Por Pablo Pellegrino

El fiscal Carlos Stornelli volvió a faltar a la declaración indagatoria que estaba pautada para este martes. En lugar de eso, volvió a presentar un escrito a través de su defensor para volver a pedir la nulidad de la causa y el apartamiento del juez, algo que ya fue rechazado por el propio Ramos Padilla y ratificado por la Cámara Federal de Mar del Plata.

Lo más llamativo y escandaloso del nuevo plantazo de Stornelli es que el pasado viernes había pedido al juez de Dolores que cambie la fecha de la indagatoria porque ese día su defensa tenía un juicio y no podían asistirlo, por eso se pautó el martes. En lugar de presentarse luego del pedido de postergación, volvió a recusar al juez y pedir la nulidad de la causa.

Ramos Padilla rechazó el pedido, que ya había sido plasmado en otros escritos de la defensa del fiscal. En la resolución del viernes pasado en la que el magistrado cambió la fecha para el martes, sostenía: “Siendo la presentación del abogado defensor de Carlos Stornelli un pedido de postergación de la audiencia indagatoria dispuesta para el día de la fecha, interpreto entonces que es intención de su pupilo ponerse a derecho, por lo que más allá de que no ha concurrido en las tres ocasiones en que se lo ha citado se habrá de fijar una nueva fecha”.

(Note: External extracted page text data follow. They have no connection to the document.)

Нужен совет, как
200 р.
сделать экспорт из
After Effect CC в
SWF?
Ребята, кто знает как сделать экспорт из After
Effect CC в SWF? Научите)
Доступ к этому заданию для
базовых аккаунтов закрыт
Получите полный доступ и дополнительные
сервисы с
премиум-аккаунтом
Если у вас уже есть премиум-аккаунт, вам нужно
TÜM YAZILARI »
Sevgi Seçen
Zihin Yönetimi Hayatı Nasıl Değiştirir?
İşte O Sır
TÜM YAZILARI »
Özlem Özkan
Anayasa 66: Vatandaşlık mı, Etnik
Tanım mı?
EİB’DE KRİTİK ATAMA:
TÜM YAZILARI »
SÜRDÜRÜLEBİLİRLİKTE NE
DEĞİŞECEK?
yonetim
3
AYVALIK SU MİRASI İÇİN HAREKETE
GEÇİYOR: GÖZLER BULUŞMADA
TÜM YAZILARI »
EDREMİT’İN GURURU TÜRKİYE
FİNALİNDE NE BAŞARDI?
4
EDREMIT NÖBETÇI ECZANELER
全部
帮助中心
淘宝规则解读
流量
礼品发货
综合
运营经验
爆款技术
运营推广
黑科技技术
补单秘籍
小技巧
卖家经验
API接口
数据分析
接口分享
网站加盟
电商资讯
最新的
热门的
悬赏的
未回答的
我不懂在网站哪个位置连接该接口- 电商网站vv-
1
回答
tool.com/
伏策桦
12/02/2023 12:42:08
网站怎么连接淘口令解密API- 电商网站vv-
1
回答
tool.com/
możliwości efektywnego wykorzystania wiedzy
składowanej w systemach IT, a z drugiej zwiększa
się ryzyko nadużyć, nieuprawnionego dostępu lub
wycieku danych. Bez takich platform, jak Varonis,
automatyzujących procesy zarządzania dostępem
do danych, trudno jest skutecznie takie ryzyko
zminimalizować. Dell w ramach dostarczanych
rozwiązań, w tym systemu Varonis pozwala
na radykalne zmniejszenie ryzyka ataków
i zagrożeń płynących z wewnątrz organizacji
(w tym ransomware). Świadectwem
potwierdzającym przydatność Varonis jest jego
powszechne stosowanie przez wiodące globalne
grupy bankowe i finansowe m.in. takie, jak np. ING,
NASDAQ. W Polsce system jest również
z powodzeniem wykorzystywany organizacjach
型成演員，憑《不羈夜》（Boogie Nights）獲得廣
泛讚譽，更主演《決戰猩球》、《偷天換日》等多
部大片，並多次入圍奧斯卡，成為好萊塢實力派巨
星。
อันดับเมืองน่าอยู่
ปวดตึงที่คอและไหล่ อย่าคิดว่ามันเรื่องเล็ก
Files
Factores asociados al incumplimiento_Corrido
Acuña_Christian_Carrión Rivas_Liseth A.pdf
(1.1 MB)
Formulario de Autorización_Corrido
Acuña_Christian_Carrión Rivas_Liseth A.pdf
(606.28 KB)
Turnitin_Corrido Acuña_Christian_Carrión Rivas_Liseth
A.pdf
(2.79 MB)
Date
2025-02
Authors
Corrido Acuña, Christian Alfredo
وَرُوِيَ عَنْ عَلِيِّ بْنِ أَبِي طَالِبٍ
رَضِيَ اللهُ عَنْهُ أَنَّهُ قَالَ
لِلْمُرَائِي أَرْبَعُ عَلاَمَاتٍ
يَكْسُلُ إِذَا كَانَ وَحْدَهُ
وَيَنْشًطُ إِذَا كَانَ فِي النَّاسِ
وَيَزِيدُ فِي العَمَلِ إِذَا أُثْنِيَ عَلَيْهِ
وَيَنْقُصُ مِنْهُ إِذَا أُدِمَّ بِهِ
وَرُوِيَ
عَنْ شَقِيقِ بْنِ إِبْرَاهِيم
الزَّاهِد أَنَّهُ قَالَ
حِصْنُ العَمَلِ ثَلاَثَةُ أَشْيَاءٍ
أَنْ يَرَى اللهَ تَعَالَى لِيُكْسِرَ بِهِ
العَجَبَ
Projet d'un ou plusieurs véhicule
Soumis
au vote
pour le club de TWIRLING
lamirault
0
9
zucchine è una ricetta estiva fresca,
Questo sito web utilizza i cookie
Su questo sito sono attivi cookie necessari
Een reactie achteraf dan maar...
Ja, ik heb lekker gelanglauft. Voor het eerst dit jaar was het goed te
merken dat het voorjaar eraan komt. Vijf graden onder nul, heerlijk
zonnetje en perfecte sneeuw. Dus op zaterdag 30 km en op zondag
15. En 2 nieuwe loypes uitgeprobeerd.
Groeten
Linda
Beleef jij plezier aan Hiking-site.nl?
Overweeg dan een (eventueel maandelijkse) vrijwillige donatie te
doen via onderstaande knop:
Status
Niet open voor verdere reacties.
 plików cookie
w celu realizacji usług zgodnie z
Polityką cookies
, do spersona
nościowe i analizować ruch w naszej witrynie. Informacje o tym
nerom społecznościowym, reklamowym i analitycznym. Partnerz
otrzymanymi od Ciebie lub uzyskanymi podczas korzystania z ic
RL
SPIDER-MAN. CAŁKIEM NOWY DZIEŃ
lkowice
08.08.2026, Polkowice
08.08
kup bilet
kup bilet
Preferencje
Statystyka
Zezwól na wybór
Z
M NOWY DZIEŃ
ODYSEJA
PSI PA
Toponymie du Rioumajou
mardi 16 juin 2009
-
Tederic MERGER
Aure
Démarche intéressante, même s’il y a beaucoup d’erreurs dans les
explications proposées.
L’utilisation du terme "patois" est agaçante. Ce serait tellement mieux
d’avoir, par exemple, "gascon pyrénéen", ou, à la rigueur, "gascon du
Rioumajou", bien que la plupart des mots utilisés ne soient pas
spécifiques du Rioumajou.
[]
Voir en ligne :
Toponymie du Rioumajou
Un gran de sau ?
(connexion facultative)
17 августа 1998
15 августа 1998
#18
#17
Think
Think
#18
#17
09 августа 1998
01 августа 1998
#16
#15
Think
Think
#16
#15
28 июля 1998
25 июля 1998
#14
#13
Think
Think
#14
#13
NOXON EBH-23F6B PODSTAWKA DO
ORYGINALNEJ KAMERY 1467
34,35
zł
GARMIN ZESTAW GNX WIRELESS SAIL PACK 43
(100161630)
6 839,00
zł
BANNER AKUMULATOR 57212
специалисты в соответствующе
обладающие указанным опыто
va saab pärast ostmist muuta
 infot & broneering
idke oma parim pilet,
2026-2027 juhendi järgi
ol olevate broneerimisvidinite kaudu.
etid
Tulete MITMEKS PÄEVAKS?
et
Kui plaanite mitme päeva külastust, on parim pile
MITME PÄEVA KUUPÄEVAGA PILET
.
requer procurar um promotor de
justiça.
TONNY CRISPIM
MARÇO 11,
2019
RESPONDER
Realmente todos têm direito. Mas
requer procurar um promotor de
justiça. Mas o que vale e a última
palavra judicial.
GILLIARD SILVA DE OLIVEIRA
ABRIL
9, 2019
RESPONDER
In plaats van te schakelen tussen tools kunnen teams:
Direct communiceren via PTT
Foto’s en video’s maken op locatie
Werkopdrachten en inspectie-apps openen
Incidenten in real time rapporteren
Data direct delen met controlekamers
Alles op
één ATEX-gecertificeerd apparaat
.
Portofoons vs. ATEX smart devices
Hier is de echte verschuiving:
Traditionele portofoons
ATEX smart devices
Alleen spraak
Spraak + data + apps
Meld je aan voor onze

“Stornelli no siente que tenga garantías”, dijo su abogado, Roberto Ribas, a la salida del juzgado de Dolores donde presentó el escrito en el que nuevamente recusan al juez. En un breve diálogo que mantuvo con los periodistas que se encontraban a la salida del tribunal explicó que antes de enfrentar la indagatoria esperarán a que se resuelva el conflicto por la competencia territorial.

“Es indudablemente competencia de la Capital Federal”, dijo el letrado en referencia al planteo que deberá resolver la Cámara de Mar del Plata, y afirmó que la estrategia de no presentarse ante el juez aún cuando puede ser declarado en rebeldía es porque “no quiere convalidar con su presencia esta investigación”.

El nuevo escollo que plantea la defensa de Stornelli con la competencia territorial se produce luego del intento fallido de recusar al juez por parcialidad y temor de prejuzgamiento. Aquel pedido fue rechazado por el magistrado y esa negativa fue ratificada por el tribunal de alzada marplatense.

El conflicto por la competencia territorial surgió de un planteo que realizaron coincidentemente el denunciante y el denunciado: en la denuncia que Stornelli le hizo a D’Alessio y que recayó en el juzgado de Julián Ercolini, tanto el fiscal de la causa de las fotocopias como el falso abogado piden que el expediente se tramite en Comodoro Py porque el primer pago por la extorsión contra el empresario Pedro Etchebest se realizó en Buenos Aires. Sin embargo, desde Dolores el juez investiga los hechos que surgen de la famosa reunión en el balneario CR de Pinamar y sostiene que ese hecho es el que marca su jurisdicción.

Más allá del conflicto que debe resolver la Cámara, el pedido de indagatoria de Stornelli no es en el marco de la denuncia por extorsión, sino por la “red de espionaje ilegal” que Ramos Padilla describió días atrás en el Congreso.

Bonadio, el afortunado

El juez Claudio Bonadio, compañero de aventuras de Stornelli en la causa de las fotocopias de los cuadernos, anda con suerte: el martes se presentó una nueva denuncia contra Stornelli por no presentarse en la indagatoria y nuevamente fue sorteado su juzgado.

Con esto, Bonadio tiene todas (las tres) causas que hay en Comodoro Py y que tienen como epicentro la figura del fiscal con el que comparte expediente.

En primer lugar, fue la denuncia de Elisa Carrió contra Marcelo D’Alessio por “enriquecimiento ilícito” la que recayó en su despacho. El juez Julián Ercolini, que tenía a su cargo la denuncia de Stornelli contra D’Alessio, decidió mandarla al juzgado de Bonadio por la “conexidad” entre ambos expedientes.

Un nuevo extorsionado

El martes se presentó en el juzgado de Dolores el empresario Mario Cifuentes para declarar como testigo en el marco de la investigación de la red de espionaje ilegal. Habría sido víctima de otro caso de extorsión por parte del supuesto agente de la DEA Marcelo D’Alessio.

Titular de la firma OPS de servicios petroleros, el nombre de Cifuentes apareció entre los objetivos de la banda en los documentos secuestrados luego del allanamiento en la casa del falso abogado.

En este caso, según difundió el diario Perfil, el empresario también certificó en una escribanía las pruebas de la extorsión a la que era sometido. Su nombre también fue mencionado en el diario Clarín por el periodista Daniel Santoro (de fuertes vínculos con D’Alessio), quien lo bautizó como “El nuevo Lázaro Báez”.